Потом добавила, глядя на проплывающих в прозрачной, как воздух, воде селёдок, что ли:
– До чего же худые, как позапрошлогодний отрывной календарь…
И было непонятно, критикует она их или жалеет. Всё-таки жалеет, наверно.
Я помог бабушке сойти с вагонной подножки, хотя она спрыгнула легче меня, и мы пошли к нашей гостинице по красивому и прямому, словно прямой, но безапелляционный ответ, проспекту.
– Снова торопишься, – покачала бабушка головой. – Не ты ли понял, что нет ничего непрямее прямых ответов? В этом единственно правильном смысле, наш проспект – очень даже не прям.
Оказывается, дух противоречия бывает весьма конструктивным, – подумал я, налегая на вёсла, как в поезде, накануне отошедшем от старого перрона, налегал на традиционную поездную еду.
7
На проспекте, по которому бабушка вела меня к нашей гостинице, не было двух одинаковых зданий. В этом была их схожесть, и вот почему серый цвет делал их разноцветными.
Зданиям не пришлось быть чёрно-белыми, им не нужно было натягиваться струнами, им не было необходимости надувать щёки. Музыка получалась у зданий сама собой, звучала сама по себе не получившимися у меня стихами, и становилось очевидным, что музыка может играючись обойтись без клавиш, струн и надутых, пусть и без ложной величественности, щёк. А вот они без неё – никак, всё та же сплошная ложная величественность.
– Забавное словосочетание, – по обыкновению возразила бабушка, на этот раз не улыбаясь. – Ты уверен, что эти два слова имеют что-нибудь общее, чтобы быть вместе?
Я пожал плечами:
– Научный закон – противоположности притягиваются.
Бабушка рассмеялась:
– В порядке исключения могут и притянуться. Но потом оттолкнутся с таким зарядом недоброжелательности, что подумаешь: ну и зачем было притягиваться?… Ладно, не останавливайся, в гребле главное – ритмичность. Помнишь?

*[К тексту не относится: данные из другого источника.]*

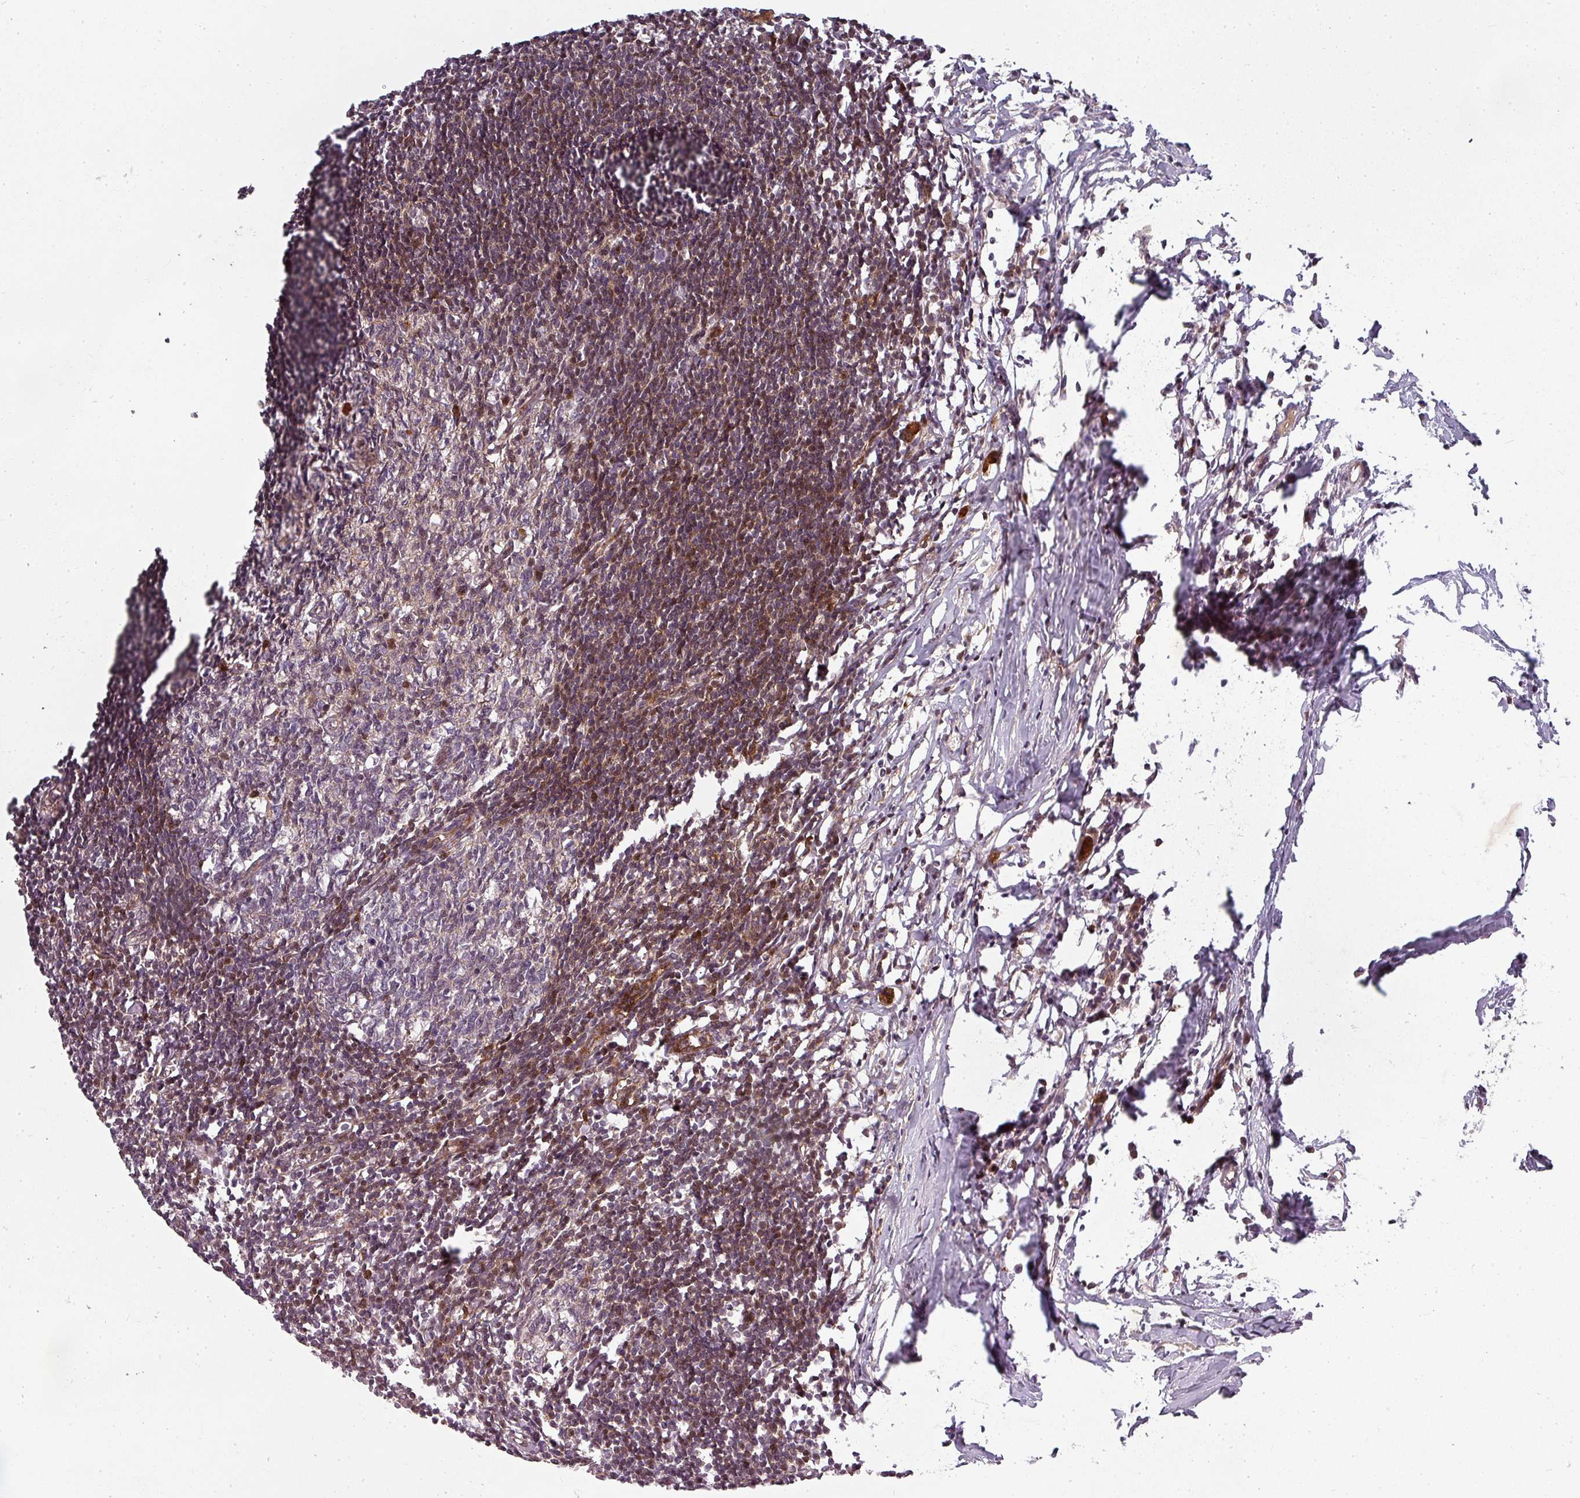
{"staining": {"intensity": "weak", "quantity": "25%-75%", "location": "cytoplasmic/membranous"}, "tissue": "lymph node", "cell_type": "Germinal center cells", "image_type": "normal", "snomed": [{"axis": "morphology", "description": "Normal tissue, NOS"}, {"axis": "morphology", "description": "Malignant melanoma, Metastatic site"}, {"axis": "topography", "description": "Lymph node"}], "caption": "Protein staining of normal lymph node displays weak cytoplasmic/membranous positivity in approximately 25%-75% of germinal center cells.", "gene": "CLIC1", "patient": {"sex": "male", "age": 41}}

Я и не останавливался – такая уж это лодка: если однажды отвязалась, не остановится до противоположного берега. Разве что решишь перевести дух и перестанешь грести.
Но ведь не перестанешь.
8
Если идти по правой стороне разноцветного проспекта серых, не похожих друг на друга зданий, а мы с бабушкой шли именно по правой, то на противоположной стороне – поверх наших голов смотрела мощная, казавшаяся недоступной императрица. Её окружали верноподданные, не сводившие взоров с неё или с туманной дали. Она стояла гордая собой и верноподданным постаментом, таким же мощным и неприступным.
Я почему-то подумал, делая очередной гребок, что нелегко выстоять столько лет, не сходя с места.
– Можно подумать, – возразила бабушка, пожимая плечами, – что высидеть на лошади легче, – на той, вздыбленной, или вон на этой, никуда не спешащей.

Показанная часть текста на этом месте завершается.